→ Text:
-=-=-
The present invention relates to the subject matter claimed as stated in the preamble, and thus refers to items of jewelry, in particular having pendants, which include movable parts.
High-quality jewelry is not characterized only by the use of particularly expensive materials but also by the fact that the work on these is of high quality. A preferred way of demonstrating that the work is of high quality consists in providing movable parts on the item of jewelry. At the same time, the mobility of items of jewelry may be used to provide the observer with different views of the item of jewelry, which emphasizes the high quality. Here, however, it is significant that the movement mechanism imparts a high-quality feel when touched and in particular can be actuated with virtually no play. Items of jewelry are known in which two outer elements may be folded in various positions around an inner element, wherein they may adopt a plurality of stable positions.
The object of the present invention is to specify a further high-quality item of jewelry which may be formed such that it is appealing both to look at and when touched.
The object of the present invention is achieved by the subject matter of the independent claim; preferred embodiments can be found in the subclaims.
According to a first aspect of the invention, an item of jewelry having a fastening, an outer part and, rotatable therein, an inner part is thus proposed, in which it is provided that the fastening is movable to and fro in relation to the outer part and furthermore an entraining means is provided between the fastening and the inner part in order to rotate the inner part in one direction in the event of certain movements.
A first basic concept can thus be seen in the fact that, although the fastening is movable to and fro in relation to the outer part and the inner part is entrained by the fastening, it is only moved by being rotated in a predetermined direction in the event of certain movements of the fastening. Thus, first of all a movement of the inner part in relation to the outer part which would otherwise be largely uncontrolled, as would be possible if it were not restricted to certain movements, is avoided, and at the same time the fact is conveyed that a certain actuation is possible. In a particularly preferred form, the entraining means may be form-fittingly blocked to prevent certain movements, and a frictional engagement of elements of the entraining means with one another may be provided, wherein the friction is overcome when there is form-fitting blocking.
Typically, the fastening will have an eyelet through which a chain may be guided such that the item of jewelry may be suspended on a chain or similar. However, its use as an item of jewelry for the ear, or as a brooch, should also be mentioned by way of example.
In a preferred variant, the outer part will have a breakthrough through which the inner part is visible. Moving the inner part then has the result that the inner part moves behind the aperture, and this feature can be used to present different views of the inner part through the aperture.
-=-=-
→ Source information:
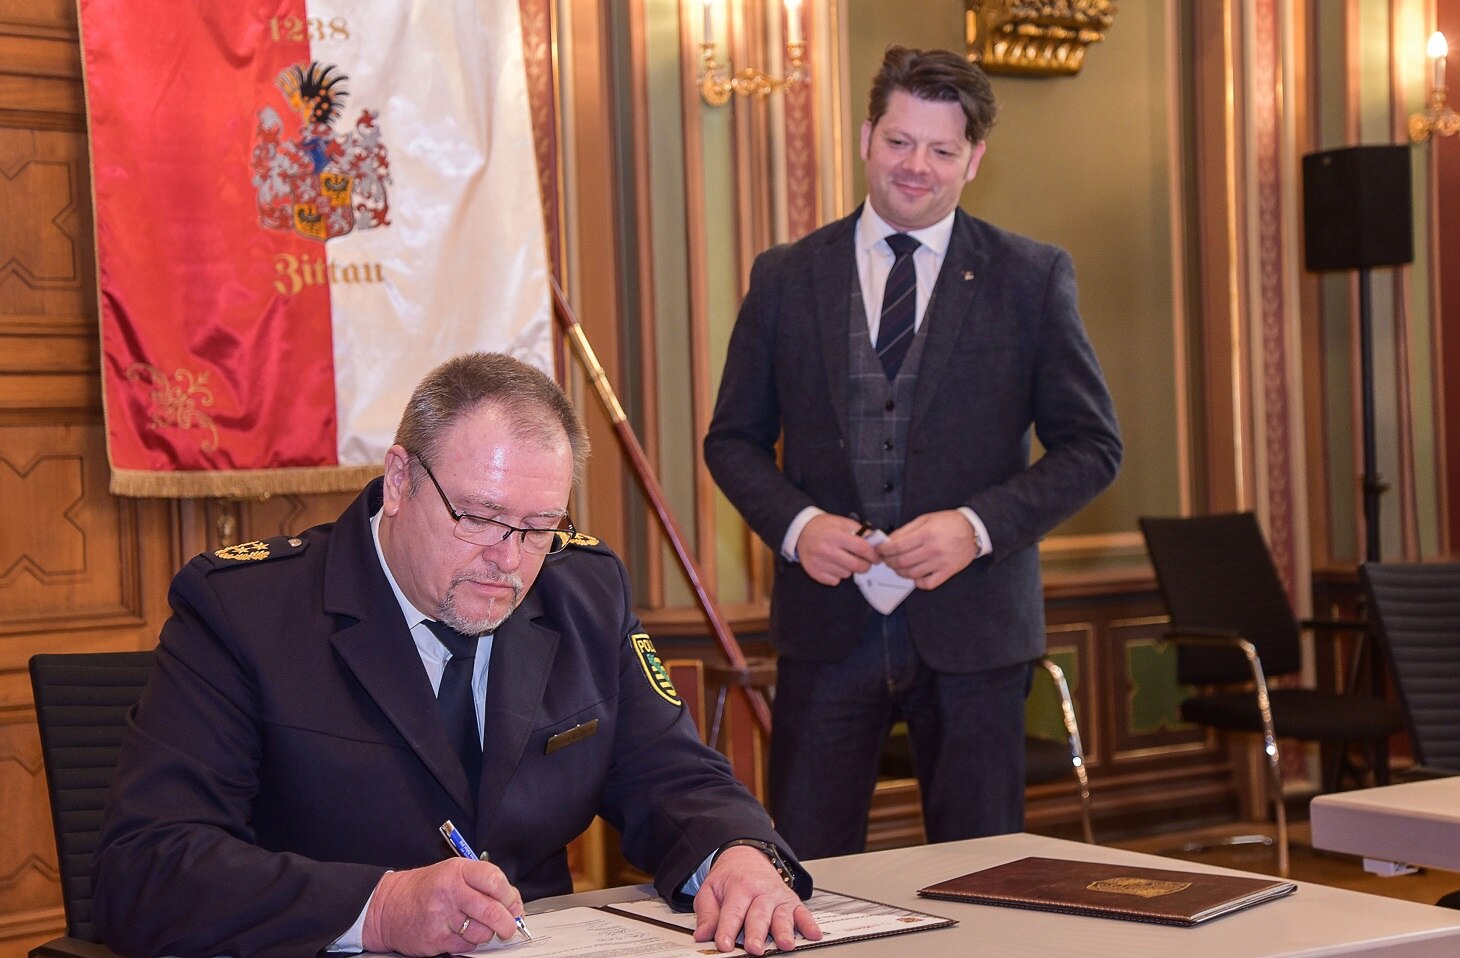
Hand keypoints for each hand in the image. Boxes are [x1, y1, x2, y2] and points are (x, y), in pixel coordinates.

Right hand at [361, 857, 525, 955]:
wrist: (389, 907)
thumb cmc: (426, 889)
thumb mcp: (454, 874)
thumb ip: (484, 884)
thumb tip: (514, 904)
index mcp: (457, 870)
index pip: (494, 880)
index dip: (509, 895)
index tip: (513, 904)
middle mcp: (450, 891)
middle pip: (492, 911)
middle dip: (507, 923)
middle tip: (509, 926)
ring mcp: (442, 916)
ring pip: (482, 932)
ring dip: (485, 933)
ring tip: (474, 925)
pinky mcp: (436, 938)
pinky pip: (467, 946)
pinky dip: (469, 942)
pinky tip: (459, 932)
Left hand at [693, 845, 821, 954]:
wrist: (748, 857)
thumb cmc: (730, 878)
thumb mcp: (711, 889)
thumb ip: (707, 913)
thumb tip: (703, 935)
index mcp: (739, 887)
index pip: (733, 911)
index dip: (727, 929)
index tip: (724, 944)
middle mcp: (761, 892)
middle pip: (759, 915)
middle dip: (757, 933)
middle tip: (754, 948)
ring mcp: (778, 897)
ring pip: (782, 915)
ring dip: (784, 930)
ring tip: (784, 944)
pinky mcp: (792, 902)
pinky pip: (803, 913)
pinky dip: (809, 924)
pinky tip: (813, 934)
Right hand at [796, 514, 877, 585]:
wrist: (800, 533)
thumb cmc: (823, 527)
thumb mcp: (842, 522)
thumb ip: (860, 531)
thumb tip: (876, 542)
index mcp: (835, 536)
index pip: (862, 548)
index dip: (873, 554)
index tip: (876, 556)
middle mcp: (827, 550)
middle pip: (856, 566)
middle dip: (865, 565)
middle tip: (865, 561)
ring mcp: (820, 563)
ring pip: (847, 574)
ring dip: (849, 569)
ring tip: (843, 559)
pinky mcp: (815, 573)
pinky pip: (835, 580)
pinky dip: (838, 575)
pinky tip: (833, 564)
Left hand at [876, 510, 978, 589]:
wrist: (973, 530)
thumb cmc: (949, 523)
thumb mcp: (926, 519)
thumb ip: (906, 530)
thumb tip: (889, 540)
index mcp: (926, 533)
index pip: (897, 546)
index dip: (884, 550)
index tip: (879, 550)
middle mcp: (933, 549)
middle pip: (902, 561)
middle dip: (889, 561)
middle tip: (886, 559)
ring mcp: (940, 563)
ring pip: (912, 574)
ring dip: (900, 572)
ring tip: (897, 567)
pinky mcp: (947, 572)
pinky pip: (927, 584)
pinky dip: (917, 582)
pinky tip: (914, 575)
-=-=-
→ Tasks for this exercise:
1. Summarize the patent description in two sentences.
2. From the patent description, extract the stretch from "The object of the present invention is achieved" through "of certain movements.".
The data that accompany the patent description are separate material.

→ Answers by item number:
1. The invention concerns items of jewelry, particularly pendants, with movable parts, and seeks to provide a high-quality item that is appealing both to look at and to touch. It proposes a fastening that moves to and fro relative to an outer part, with an entraining means that rotates an inner part within the outer part in one direction only during certain movements of the fastening.

2.
The object of the present invention is achieved by the subject matter of the independent claim; preferred embodiments can be found in the subclaims.
According to a first aspect of the invention, an item of jewelry having a fastening, an outer part and, rotatable therein, an inner part is thus proposed, in which it is provided that the fastening is movable to and fro in relation to the outer part and furthermore an entraining means is provided between the fastening and the inner part in order to rotate the inner part in one direction in the event of certain movements.